Does the name James Joyce ring a bell? He wrote a truly epic novel called Ulysses. We only mention this because Joyce was a bit of hero to Beckett. In fact, Beckett was Joyce's assistant when he first started out. Needless to say, he was inspired by Joyce's use of stream-of-consciousness, a writing style that imitates our fragmented way of thinking.
It goes a bit like this: "Pizza—cheese melts like cobwebs—is that a spider?—Spiders are good because they eat flies—flies are gross—flies are really hard to kill—maybe I shouldn't kill a fly—who do I think I am killing another sentient creature—who am I?"
You can see the similarities between Winnie's manner of speaking and stream-of-consciousness. Winnie simply says what's on her mind and doesn't take the time to arrange it in a coherent manner, which partially explains why this play so doggone hard to read.

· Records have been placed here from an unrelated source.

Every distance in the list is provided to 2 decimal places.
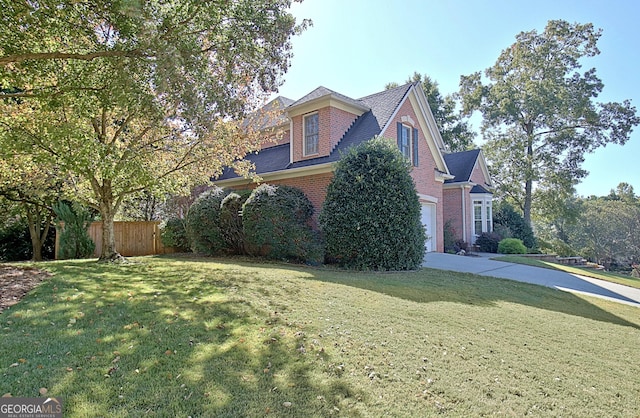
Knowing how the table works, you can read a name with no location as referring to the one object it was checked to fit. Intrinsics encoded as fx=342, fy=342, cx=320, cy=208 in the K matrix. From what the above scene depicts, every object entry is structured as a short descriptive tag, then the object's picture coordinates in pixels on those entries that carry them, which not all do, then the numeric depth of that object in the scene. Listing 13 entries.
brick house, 13.27
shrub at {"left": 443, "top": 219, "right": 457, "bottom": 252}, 18.16
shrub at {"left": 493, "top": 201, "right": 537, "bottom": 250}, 21.41
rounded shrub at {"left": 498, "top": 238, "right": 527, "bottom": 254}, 18.12
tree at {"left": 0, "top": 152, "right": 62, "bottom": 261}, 10.45
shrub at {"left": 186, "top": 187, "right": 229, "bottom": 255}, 13.05
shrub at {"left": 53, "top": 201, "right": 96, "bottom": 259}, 13.16
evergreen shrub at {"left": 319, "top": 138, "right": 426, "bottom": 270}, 10.23
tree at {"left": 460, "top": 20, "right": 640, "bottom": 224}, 23.52
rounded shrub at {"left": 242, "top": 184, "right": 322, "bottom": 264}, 11.07
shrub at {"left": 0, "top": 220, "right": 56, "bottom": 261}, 16.94
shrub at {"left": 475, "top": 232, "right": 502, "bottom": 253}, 19.31
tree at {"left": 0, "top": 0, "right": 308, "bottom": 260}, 6.48
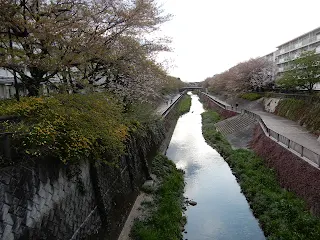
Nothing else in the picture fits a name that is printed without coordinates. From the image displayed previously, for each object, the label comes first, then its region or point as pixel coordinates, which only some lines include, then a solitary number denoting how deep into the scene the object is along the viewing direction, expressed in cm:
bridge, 12138
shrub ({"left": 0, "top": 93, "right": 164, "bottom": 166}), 658
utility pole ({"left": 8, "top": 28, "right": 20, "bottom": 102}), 916
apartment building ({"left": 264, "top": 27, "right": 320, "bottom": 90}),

Fiona Shaw—you might know her better as Aunt Petunia in the Harry Potter films—once famously played Winnie and said of Happy Days, "One cannot know bits of Happy Days; it only works as a whole. It is not linear, and yet there are beautifully threaded modulations of feeling."
Beckett also liked to keep things simple, both in his writing and his set. He tries to use the least amount of words in the least amount of time (hence why his plays got shorter and shorter as the years went by). Beckett took great care and revised his work over and over and over again, which means that in this play, every word matters.